* [HOW TO COMPLETE THIS TASK]
Output must match the records, character for character.

+-------+

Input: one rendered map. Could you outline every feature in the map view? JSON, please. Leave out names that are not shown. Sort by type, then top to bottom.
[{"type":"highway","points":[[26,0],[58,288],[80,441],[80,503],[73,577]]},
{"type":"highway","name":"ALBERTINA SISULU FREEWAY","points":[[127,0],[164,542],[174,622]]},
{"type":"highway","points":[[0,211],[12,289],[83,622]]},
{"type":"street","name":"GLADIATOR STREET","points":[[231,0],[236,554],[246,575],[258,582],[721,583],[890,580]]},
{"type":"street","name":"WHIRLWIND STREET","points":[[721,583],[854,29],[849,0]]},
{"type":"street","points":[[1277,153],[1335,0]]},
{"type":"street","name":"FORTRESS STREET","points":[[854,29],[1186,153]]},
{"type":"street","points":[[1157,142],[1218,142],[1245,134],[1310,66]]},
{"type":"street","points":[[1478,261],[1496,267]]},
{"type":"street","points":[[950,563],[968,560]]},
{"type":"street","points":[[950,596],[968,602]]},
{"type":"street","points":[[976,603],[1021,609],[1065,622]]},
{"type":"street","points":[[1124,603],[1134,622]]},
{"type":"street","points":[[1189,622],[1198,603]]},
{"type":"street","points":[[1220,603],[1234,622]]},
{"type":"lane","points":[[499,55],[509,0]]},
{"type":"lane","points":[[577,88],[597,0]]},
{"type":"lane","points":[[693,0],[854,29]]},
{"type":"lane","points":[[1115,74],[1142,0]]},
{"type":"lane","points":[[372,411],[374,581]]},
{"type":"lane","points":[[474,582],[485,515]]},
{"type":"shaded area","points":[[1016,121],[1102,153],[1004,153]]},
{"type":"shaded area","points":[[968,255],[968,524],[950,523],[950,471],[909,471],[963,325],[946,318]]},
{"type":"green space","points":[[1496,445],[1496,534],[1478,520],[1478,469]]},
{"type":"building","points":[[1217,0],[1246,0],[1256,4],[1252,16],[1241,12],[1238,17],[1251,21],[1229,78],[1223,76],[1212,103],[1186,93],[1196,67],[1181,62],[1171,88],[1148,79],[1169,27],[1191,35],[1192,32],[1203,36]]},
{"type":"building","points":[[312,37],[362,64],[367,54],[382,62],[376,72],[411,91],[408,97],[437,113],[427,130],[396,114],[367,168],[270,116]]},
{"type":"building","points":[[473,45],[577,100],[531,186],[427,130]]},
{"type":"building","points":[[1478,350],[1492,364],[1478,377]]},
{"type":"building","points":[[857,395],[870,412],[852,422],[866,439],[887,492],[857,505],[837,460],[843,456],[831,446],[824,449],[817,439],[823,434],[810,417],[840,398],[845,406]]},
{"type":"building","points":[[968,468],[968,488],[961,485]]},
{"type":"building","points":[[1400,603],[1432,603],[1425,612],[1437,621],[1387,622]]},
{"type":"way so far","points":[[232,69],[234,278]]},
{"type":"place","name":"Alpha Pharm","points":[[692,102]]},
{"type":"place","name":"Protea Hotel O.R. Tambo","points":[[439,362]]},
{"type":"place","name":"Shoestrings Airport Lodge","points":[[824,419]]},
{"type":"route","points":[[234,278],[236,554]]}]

+-------+

* [WRITTEN RESPONSE]
Input: one rendered map. Could you outline every feature in the map view? JSON, please. Leave out names that are not shown. Sort by type, then top to bottom.
[{"type":"highway","points":[[26,0],[58,288],[80,441],[80,503],[73,577]]},
{"type":"highway","name":"ALBERTINA SISULU FREEWAY","points":[[127,0],[164,542],[174,622]]},
{"type":"highway","points":[[0,211],[12,289],[83,622]]},
{"type":"street","name":"GLADIATOR STREET","points":[[231,0],[236,554],[246,575],[258,582],[721,583],[890,580]]},
{"type":"street","name":"WHIRLWIND STREET","points":[[721,583],[854,29],[849,0]]},
{"type":"street","points":[[1277,153],[1335,0]]},
{"type":"street","name":"FORTRESS STREET","points":[[854,29],[1186,153]]},
{"type":"street","points":[[1157,142],[1218,142],[1245,134],[1310,66]]},
{"type":"street","points":[[1478,261],[1496,267]]},
{"type":"street","points":[[950,563],[968,560]]},
{"type":"street","points":[[950,596],[968,602]]},
{"type":"street","points":[[976,603],[1021,609],[1065,622]]},
{"type":"street","points":[[1124,603],[1134,622]]},
{"type":"street","points":[[1189,622],[1198,603]]},
{"type":"street","points":[[1220,603],[1234,622]]},
{"type":"lane","points":[[499,55],[509,0]]},
{"type":"lane","points":[[577,88],[597,0]]},
{"type":"lane","points":[[693,0],[854,29]]},
{"type":"lane","points":[[1115,74],[1142,0]]},
{"type":"lane","points":[[372,411],[374,581]]},
{"type":"lane","points":[[474,582],[485,515]]},
{"type":"shaded area","points":[[1016,121],[1102,153],[1004,153]]},
{"type":"shaded area","points":[[968,255],[968,524],[950,523],[950,471],[909,471],[963,325],[946,318]]},
{"type":"green space","points":[[1496,445],[1496,534],[1478,520],[1478,469]]},
{"type":"building","points":[[1217,0],[1246,0],[1256,4],[1252,16],[1241,12],[1238,17],[1251,21],[1229,78],[1223,76],[1212,103],[1186,93],[1196,67],[1181,62],[1171,88],[1148,79],[1169,27],[1191,35],[1192,32],[1203,36]]},
{"type":"building","points":[[312,37],[362,64],[367,54],[382,62],[376,72],[411,91],[408,97],[437,113],[427,130],[396,114],[367,168],[270,116]]},
{"type":"building","points":[[473,45],[577,100],[531,186],[427,130]]},
{"type":"building","points":[[1478,350],[1492,364],[1478,377]]},
{"type":"building","points":[[857,395],[870,412],[852,422],[866,439],[887,492],[857,505],[837,460],[843,456],[831,446],[824,449],[817,439],[823,434],[810,417],[840,398],[845,406]]},
{"type":"building","points":[[968,468],[968,488],[961,485]]},
{"type":"building","points":[[1400,603],[1432,603],[1425,612],[1437,621],[1387,622]]},
{"type":"way so far","points":[[232,69],[234,278]]},
{"type":"place","name":"Alpha Pharm","points":[[692,102]]},
{"type":"place","name":"Protea Hotel O.R. Tambo","points":[[439,362]]},
{"type":"place","name":"Shoestrings Airport Lodge","points":[[824,419]]},
{"type":"route","points":[[234,278],[236,554]]}]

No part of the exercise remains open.